The clocks have gone forward, days are getting longer, the sun (hopefully) shining brighter and the museums in Wiltshire that have been closed over the Winter are staring to open their doors to the public.
But don’t be fooled – these museums have not been hibernating, inactive over the last few months. Hard working volunteers have been busy behind the scenes doing all the work required to look after the collections and create new, vibrant and interesting exhibitions.
Enjoying the displays as a visitor it is can be easy to overlook all the time and effort that goes into producing them and keeping the museum ship shape. This includes a wide range of activities such as keeping the building tidy, making sure historic collections are well cared for, documenting and cataloguing objects to appropriate standards, researching local history, writing labels and telling stories, selecting the most suitable items for display and talking to members of the local community – to name just a few!
Bradford on Avon Museum recently re-opened following their mid-winter closure, which was spent cleaning, tidying and repainting. Work carried out in the gallery includes new interpretation and displays of the Museum’s collection including road and shop signs from the town. Visitors now also have the opportunity to view pieces of plaster from a Roman Bath Complex, excavated in Bradford-upon-Avon in 1976. Not all of the changes at the Museum are immediately visible however. In addition to what’s been happening front of house, work has also been carried out with the collections in storage to make the most of the available space.
There has also been a hive of activity in Aldbourne and I was very pleased to attend the opening of Aldbourne Heritage Centre in the village over the Easter weekend.
The Heritage Centre tells the story of the village of Aldbourne through stories, photographs and historic collections collected from local residents. A large crowd of people gathered outside the Centre to witness the proceedings.
On the day the ribbon was cut by archaeologist, broadcaster and Time Team regular, Phil Harding.

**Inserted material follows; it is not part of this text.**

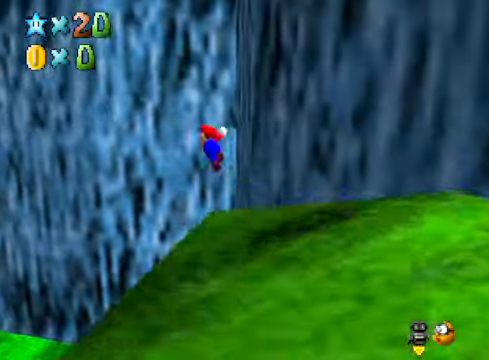
{"buttons": [], "left_stick": "up-right", "right_stick": "center", "events": [[167, "left_stick", "up-right"], [501, "A", "up"]]}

He spoke to the assembled visitors about how important the Heritage Centre is to the village and how it can help the community remember its history and discover more about its roots.

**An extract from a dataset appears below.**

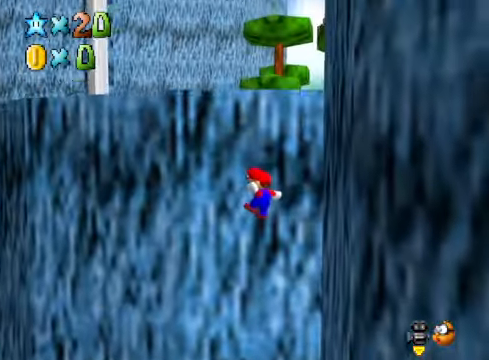
{"buttons": [], "left_stick": "left", "right_stick": "center", "events": [[34, "left_stick", "down-left"], [167, "right_stick", "down-left"], [301, "left_stick", "left"], [301, "right_stick", "center"]]}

Back in 2010 one of our Conservators began work on the Buckland Fossil Table, housed at the Lyme Regis Museum. The table was owned by William Buckland one of the leading geologists of the 19th Century. Buckland was a highly regarded character who, whilst Professor of Geology at Oxford University, carried out pioneering work not only in the study of dinosaurs, but also the analysis of coprolites or fossilised faeces. The large inlay panel of the Buckland fossil table is set with coprolites which have been cut in half and polished to a high sheen. The table is highly unusual and an extremely popular exhibit at Lyme Regis Museum.
The table was stable, but fragile when it arrived at the History Centre. The table top was original, but the base of the table was a simple modern replacement. The veneer over much of the table top had lifted from the table surface, probably due to the age of the adhesive and fluctuations in the humidity of its display environment. In many areas the veneer had been lost completely.